Islamabad: Announcing the staff-level agreement on the successful completion of the existing short-term facility, the IMF has confirmed that cash-strapped Pakistan is seeking a 24th medium-term bailout package for a permanent push towards longstanding structural reforms.
The International Monetary Fund (IMF) in its end-of-mission statement on Wednesday said the cash-strapped country “expressed interest in a successor medium-term Fund-supported programme to permanently resolve Pakistan’s fiscal and external sustainability weaknesses, strengthening its economic recovery, and laying the foundations for strong, sustainable, and inclusive growth”, Dawn
News reported.
It said the global lender’s team reached a staff-level agreement with the Pakistani authorities on the second and final review of Pakistan’s stabilisation programme supported by the IMF’s USD 3 billion standby arrangement approved in July last year.
The statement said subject to the approval of its executive board, the staff-level agreement would enable Pakistan to access about USD 1.1 billion -- 828 million special drawing rights (SDR) -- by late April.
While doing so, the Fund also laid bare the broader, though well-known, conditionalities of the next programme on which “discussions
are expected to start in the coming months”, the statement added.
As in the past programmes, four central areas would remain under focus for reforms. The top objective of the next medium-term programme — Extended Fund Facility of about 36 to 39 months — would be strengthening public finances, including through gradual fiscal consolidation and broadening the tax base, especially in under-taxed sectors (read real estate, retail and wholesale trade and agriculture) and improving tax administration to improve debt sustainability and create space for higher priority development and social assistance spending to protect the vulnerable.
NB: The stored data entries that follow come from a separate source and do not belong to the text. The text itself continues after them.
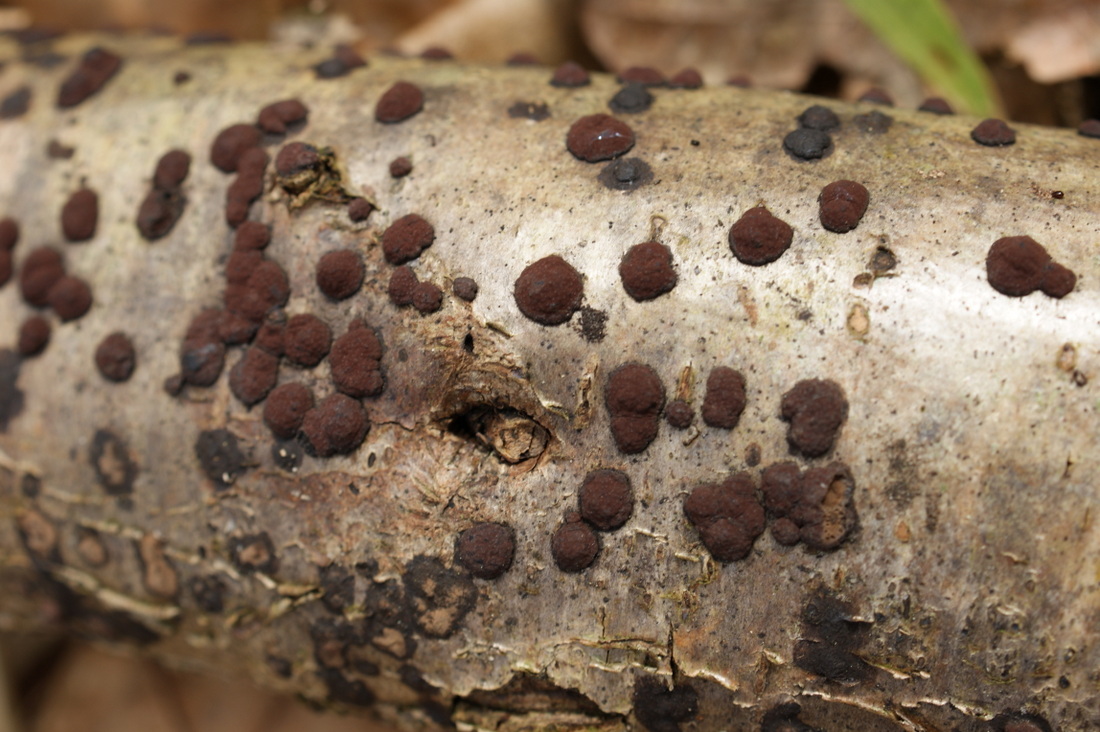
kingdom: Fungi
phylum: Ascomycota
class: Sordariomycetes
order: Xylariales
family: Hypoxylaceae
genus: Hypoxylon
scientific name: Hypoxylon fuscum
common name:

The second objective of the next programme would be restoring the energy sector’s viability by accelerating cost-reducing reforms, including improving electricity transmission and distribution, moving captive power demand to the electricity grid, strengthening distribution company governance and management, and undertaking effective
anti-theft efforts.
The third key objective is returning inflation to the target, with a deeper and more transparent flexible foreign exchange market supporting external rebalancing and rebuilding foreign exchange reserves.